Riscrivi i dati sostituendo "scene" con "setting" e lasciando invariato tutto il resto. Ometti le immagini dalla risposta.

Dati memorizzati:
☆ ☆ ☆ ☆ ☆
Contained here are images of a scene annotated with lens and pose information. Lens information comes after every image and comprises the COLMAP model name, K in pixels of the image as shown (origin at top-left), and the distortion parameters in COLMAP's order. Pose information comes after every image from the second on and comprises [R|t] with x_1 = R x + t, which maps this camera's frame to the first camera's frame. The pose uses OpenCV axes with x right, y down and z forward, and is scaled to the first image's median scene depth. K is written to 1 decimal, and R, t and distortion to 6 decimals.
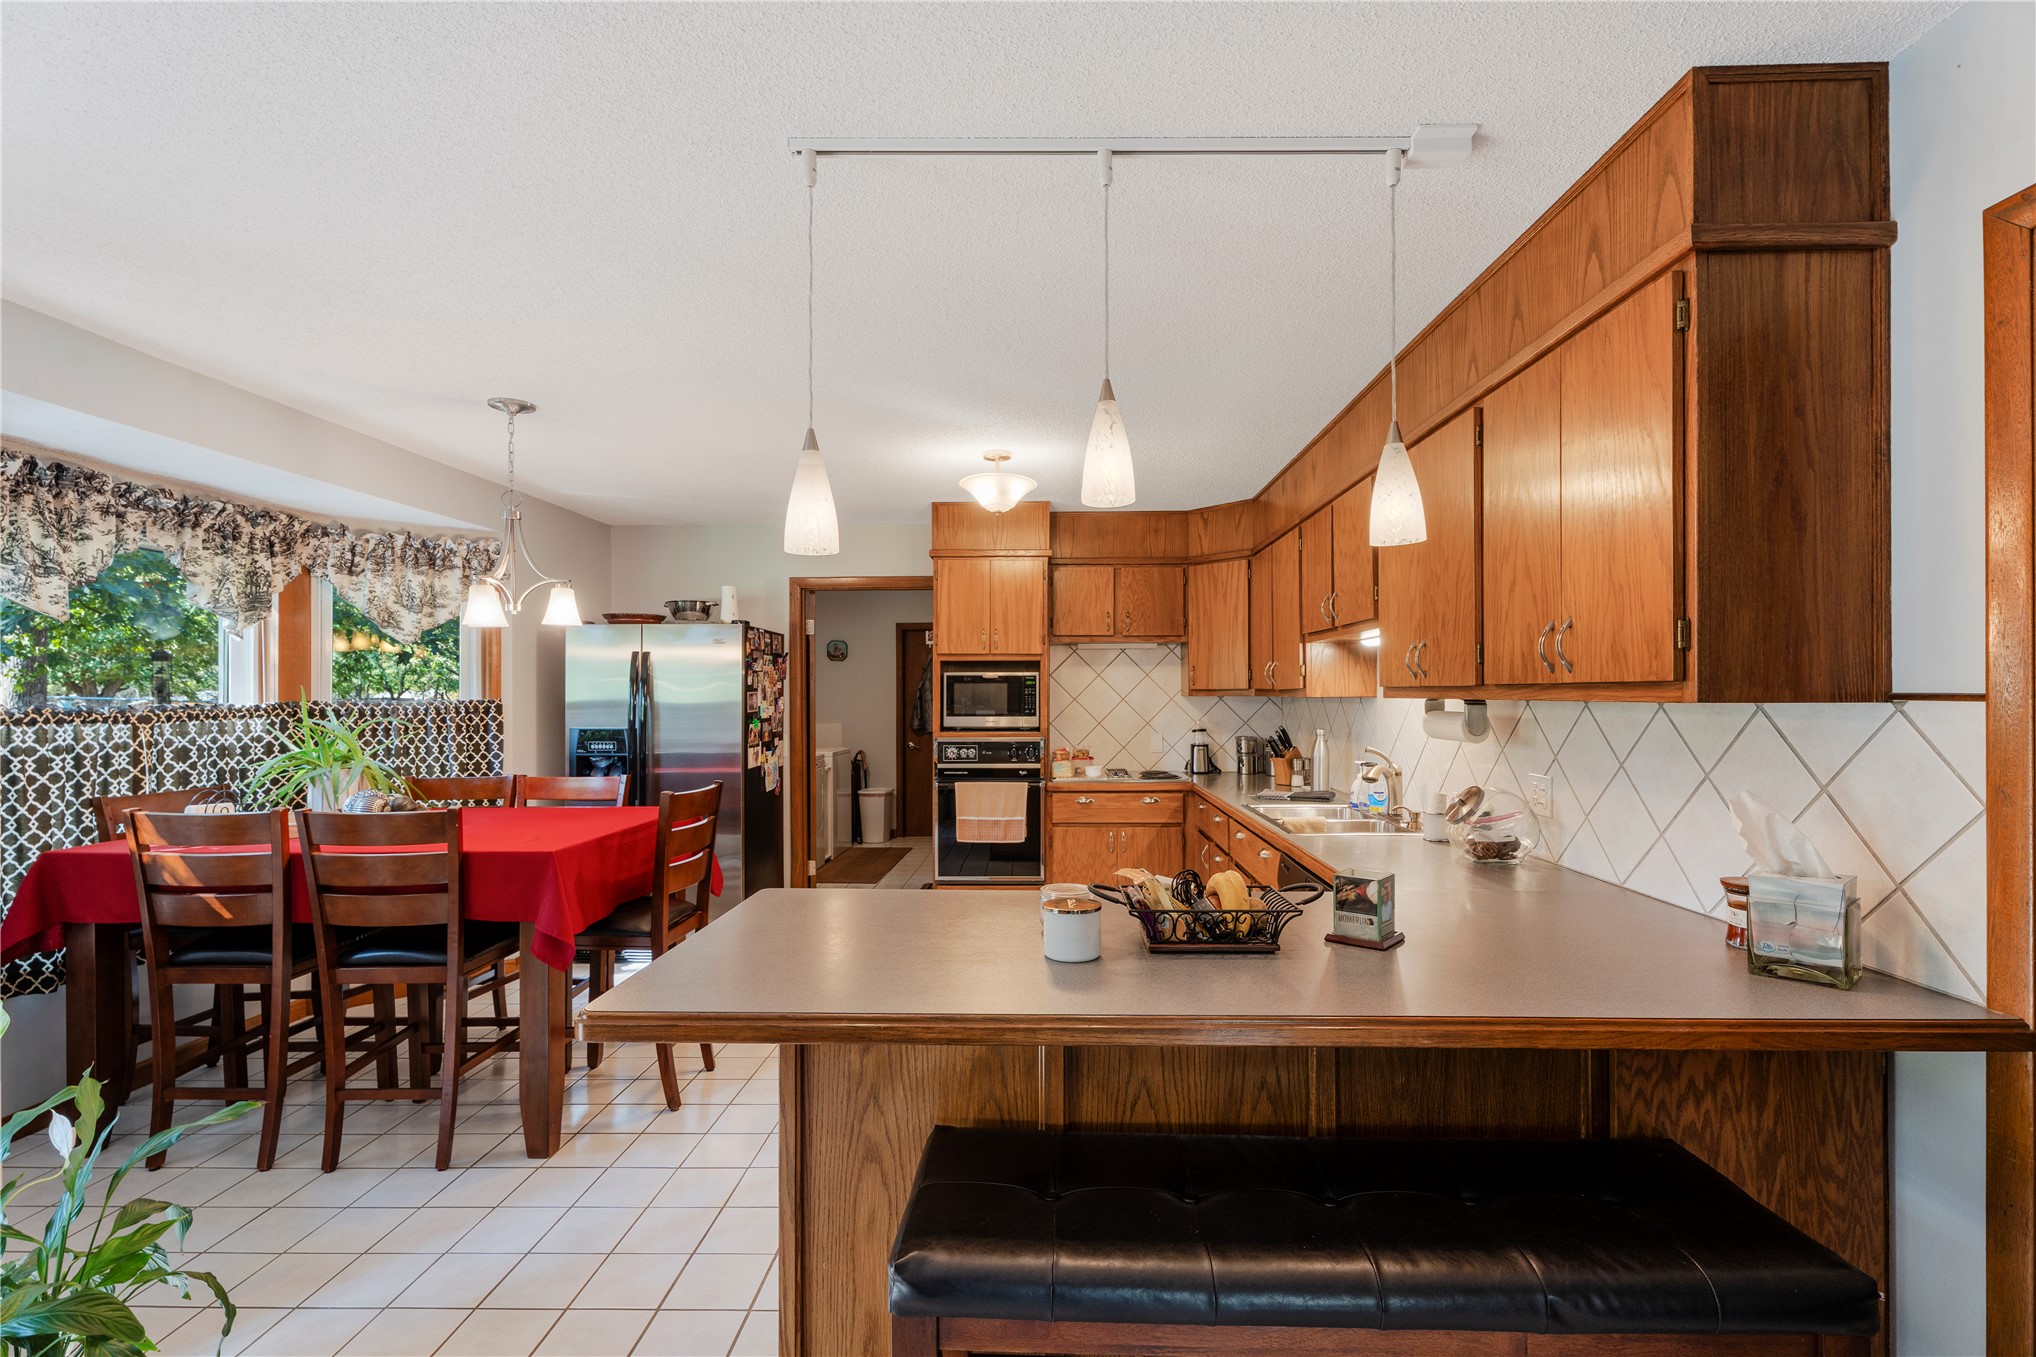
lens RADIAL K [[922.9, 0, 1016.0], [0, 922.9, 689.0], [0, 0, 1]] dist [-0.004388, 0.000242]
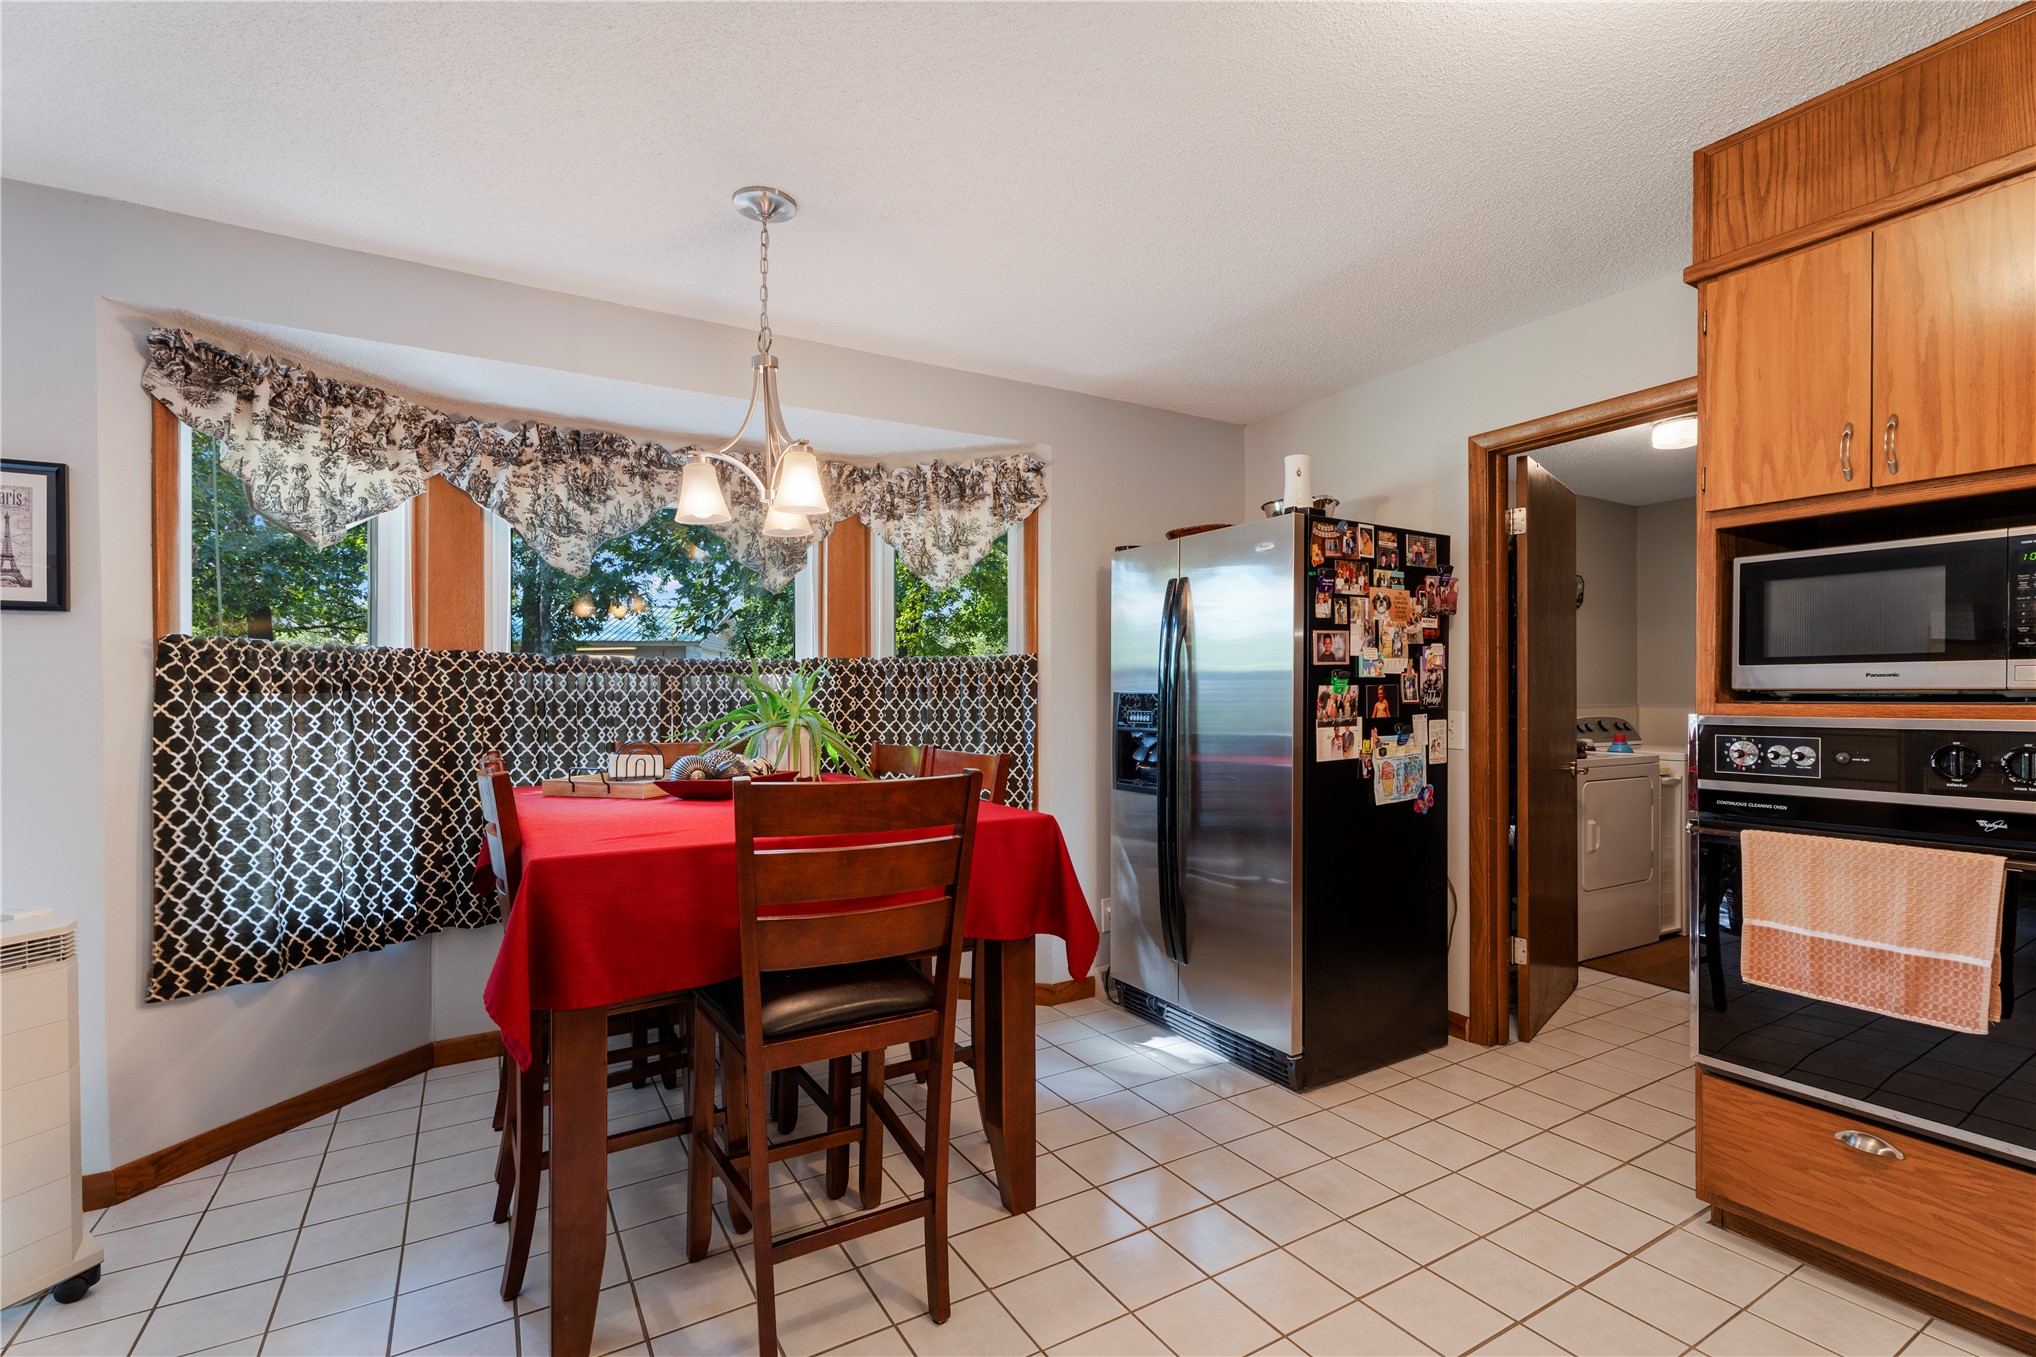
lens RADIAL K [[922.9, 0, 1014.2], [0, 922.9, 690.7], [0, 0, 1]] dist [-0.004388, 0.000242]
pose [[0.543072, -0.003302, -0.839679, 0.093869], [0.006725, 0.999977, 0.000417, 0.040160], [0.839659, -0.005874, 0.543082, 0.529014]]
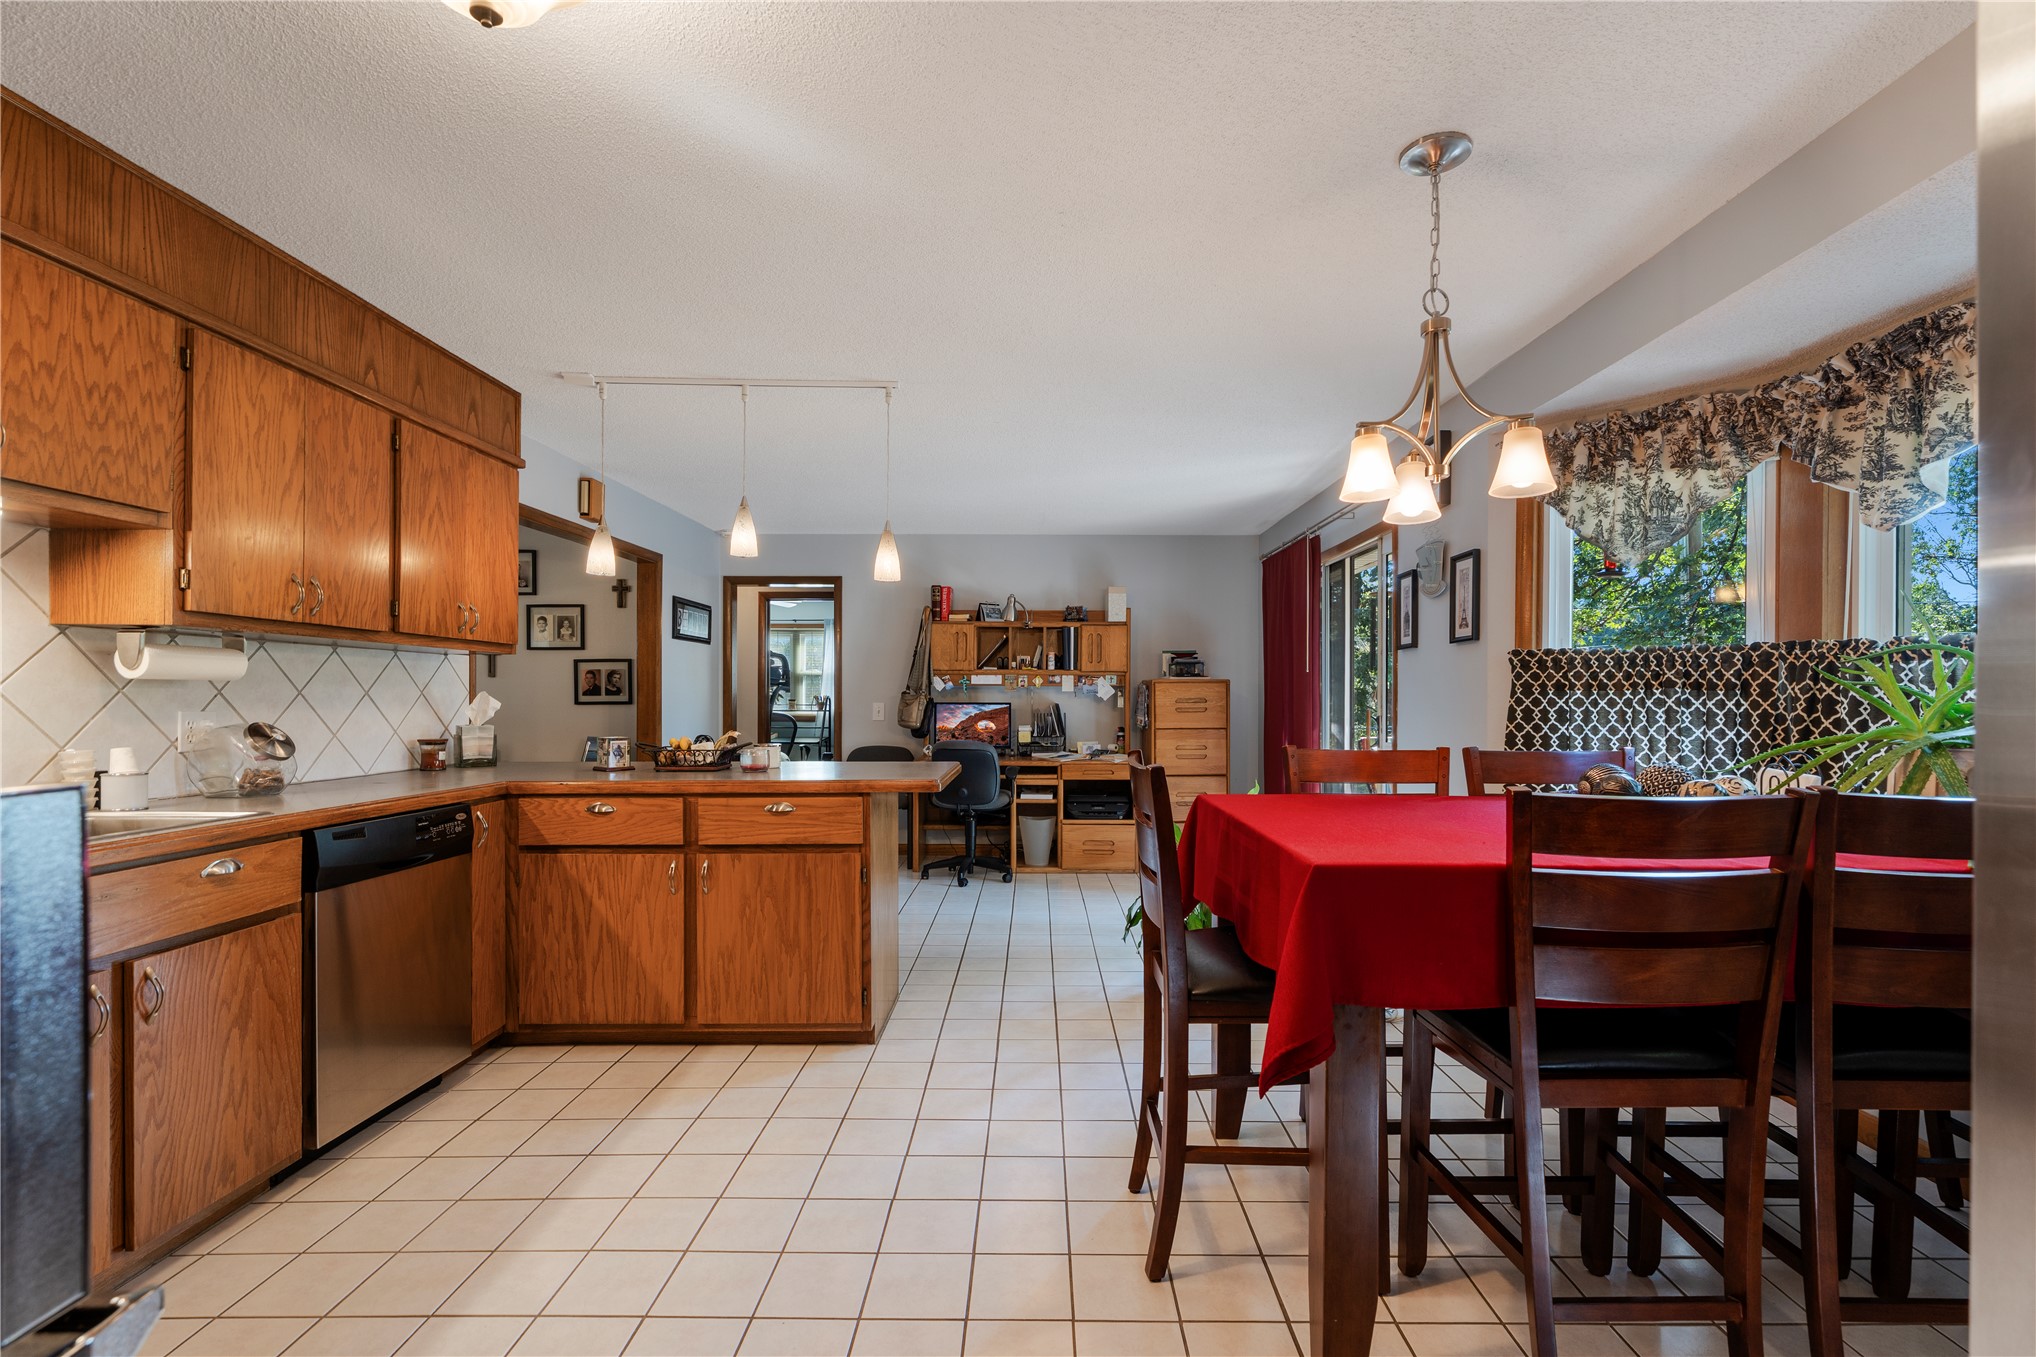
☆ ☆ ☆ ☆ ☆
Risposta attesa:
Contained here are images of a setting annotated with lens and pose information. Lens information comes after every image and comprises the COLMAP model name, K in pixels of the image as shown (origin at top-left), and the distortion parameters in COLMAP's order. Pose information comes after every image from the second on and comprises [R|t] with x_1 = R x + t, which maps this camera's frame to the first camera's frame. The pose uses OpenCV axes with x right, y down and z forward, and is scaled to the first image's median setting depth. K is written to 1 decimal, and R, t and distortion to 6 decimals.
lens RADIAL K [[922.9, 0, 1016.0], [0, 922.9, 689.0], [0, 0, 1]] dist [-0.004388, 0.000242]
lens RADIAL K [[922.9, 0, 1014.2], [0, 922.9, 690.7], [0, 0, 1]] dist [-0.004388, 0.000242]
pose [[0.543072, -0.003302, -0.839679, 0.093869], [0.006725, 0.999977, 0.000417, 0.040160], [0.839659, -0.005874, 0.543082, 0.529014]]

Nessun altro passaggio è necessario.